- _Required action_: Can you put the lines below into a numbered list, skipping any blank lines and leaving out the pictures?
***** Supplied material *****
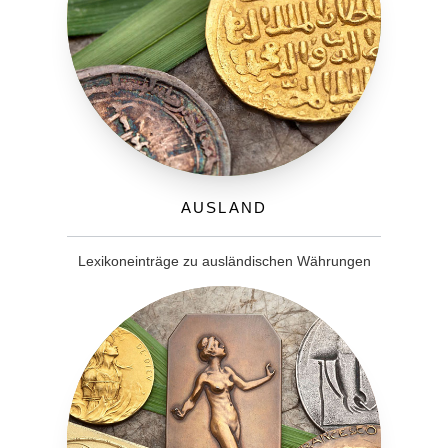
Ausland
Lexikoneinträge zu ausländischen Währungen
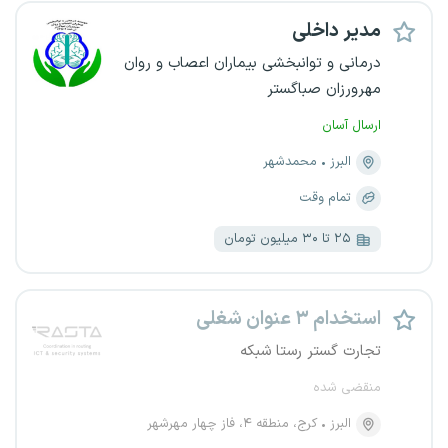
مدیر داخلی
درمانی و توانبخشی بیماران اعصاب و روان
مهرورزان صباگستر
ارسال آسان
البرز
محمدشهر
تمام وقت
۲۵ تا ۳۰ میلیون تومان
استخدام ۳ عنوان شغلی
تجارت گستر رستا شبکه
منقضی شده
البرز
کرج، منطقه ۴، فاز چهار مهرشهر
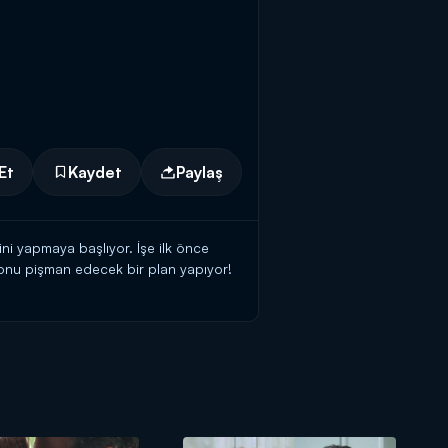
Et
Kaydet
Paylaş
i yapmaya başlıyor. İşe ilk önce
 onu pişman edecek bir plan yapıyor!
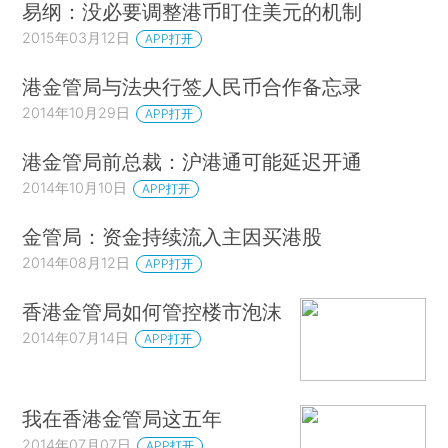
易纲：没必要调整港币盯住美元的机制
2015年03月12日
APP打开
港金管局与法央行签人民币合作备忘录
2014年10月29日
APP打开
港金管局前总裁：沪港通可能延迟开通
2014年10月10日
APP打开
金管局：资金持续流入主因买港股
2014年08月12日
APP打开
香港金管局如何管控楼市泡沫
2014年07月14日
APP打开
我在香港金管局这五年
2014年07月07日
APP打开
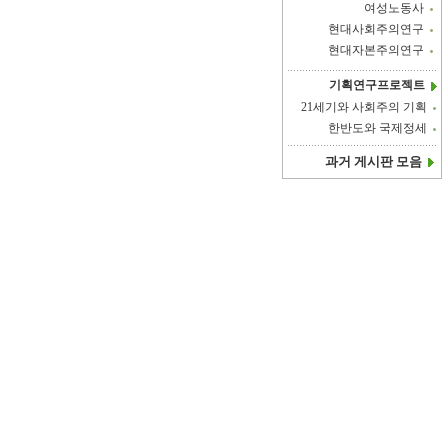
여성노동사
현대사회주의연구
현대자본주의연구
기획연구프로젝트
21세기와 사회주의 기획
한반도와 국제정세
과거 게시판 모음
*****
- _Completed exercise_:
1. Ausland
2. Lexikoneinträge zu ausländischen Währungen
3. مدیر داخلی
4. درمانی و توانبخشی بیماران اعصاب و روان
5. مهرورزان صباگستر
6. ارسال آسان
7. البرز
8. محمدشهر
9. تمام وقت
10. ۲۵ تا ۳۰ میلیون تومان
11. استخدام ۳ عنوان شغلی
12. تجارت گستر رستا شبکه
13. منقضی شده
14. البرز
15. کرج، منطقه ۴، فاز چهار مهرشهر
16. Et
17. Kaydet
18. Paylaş
19. i yapmaya başlıyor. İşe ilk önce
20.  onu pişman edecek bir plan yapıyor!
21. 易纲：没必要调整港币盯住美元的机制
22. 2015年03月12日
23. APP打开
24. 港金管局与法央行签人民币合作备忘录
25. 2014年10月29日
26. APP打开
27. 港金管局前总裁：沪港通可能延迟开通
28. 2014年10月10日
29. APP打开
30. 金管局：资金持续流入主因买港股
31. 2014年08月12日
32. APP打开
33. 香港金管局如何管控楼市泡沫
34. 2014年07月14日
35. APP打开
36. 我在香港金管局这五年
37. 2014年07月07日
38. APP打开
39. 여성노동사
40. 현대사회주의연구
41. 현대자본주의연구
42. 기획연구프로젝트
43. 21세기와 사회주의 기획
44. 한반도와 국제정세
45. 과거 게시판 모음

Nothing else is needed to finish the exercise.